* Document extract *
==========
When the clustering() method is executed, it returns an object called clustering. This object contains information about: what algorithms have been executed, metrics used, flags to indicate if it has internal and external measurements, and the results of the execution. The library provides several helper functions to evaluate and rank the results extracted, plot, and export them, to perform further analysis. These functions can be evaluated using the clustering object. Finally, all this functionality is accessible through the GUI. To run the GUI the library has a method called appClustering(). The library is available in the Cran directoryFootnote 3.

2.2 Software functionalities

The Clustering library provides several functionalities to handle all the previously described components:

  • clustering(): It is the core function of the library. The parameters of the method are as follows:

    • Path The file path. It is only allowed to use path or df but not both at the same time. The directory must contain a list of files with the data sets to be uploaded. Allowed formats are CSV, KEEL, ARFF (Weka), and data.frame.
==========
* Recorded data *
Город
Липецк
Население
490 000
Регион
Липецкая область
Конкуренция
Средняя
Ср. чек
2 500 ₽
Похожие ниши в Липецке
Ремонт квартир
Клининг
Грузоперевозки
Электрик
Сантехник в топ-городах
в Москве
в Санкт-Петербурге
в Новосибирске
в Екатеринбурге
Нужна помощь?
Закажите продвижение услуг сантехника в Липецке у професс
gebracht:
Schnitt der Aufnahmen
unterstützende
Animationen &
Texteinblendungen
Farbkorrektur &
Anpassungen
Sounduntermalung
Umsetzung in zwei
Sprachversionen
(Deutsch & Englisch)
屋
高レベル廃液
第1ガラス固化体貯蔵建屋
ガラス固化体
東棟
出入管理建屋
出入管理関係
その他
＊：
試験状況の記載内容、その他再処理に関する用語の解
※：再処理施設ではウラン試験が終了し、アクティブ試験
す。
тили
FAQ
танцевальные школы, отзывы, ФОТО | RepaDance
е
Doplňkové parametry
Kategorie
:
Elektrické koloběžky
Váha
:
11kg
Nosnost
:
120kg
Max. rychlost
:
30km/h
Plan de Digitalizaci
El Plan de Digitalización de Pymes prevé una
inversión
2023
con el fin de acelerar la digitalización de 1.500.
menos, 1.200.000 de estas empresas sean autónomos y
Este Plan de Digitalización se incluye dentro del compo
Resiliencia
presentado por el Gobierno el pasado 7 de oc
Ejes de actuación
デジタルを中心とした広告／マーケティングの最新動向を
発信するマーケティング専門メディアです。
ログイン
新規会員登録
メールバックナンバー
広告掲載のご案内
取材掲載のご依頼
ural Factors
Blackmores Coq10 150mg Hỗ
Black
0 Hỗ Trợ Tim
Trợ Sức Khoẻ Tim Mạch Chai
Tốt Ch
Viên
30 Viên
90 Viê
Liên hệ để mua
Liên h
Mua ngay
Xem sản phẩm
==========
* Aim of the exercise *
Using the excerpt on the Clustering library, list every data format it names as allowed for the data sets to be uploaded.

* Written answer *
CSV, KEEL, ARFF (Weka), and data.frame.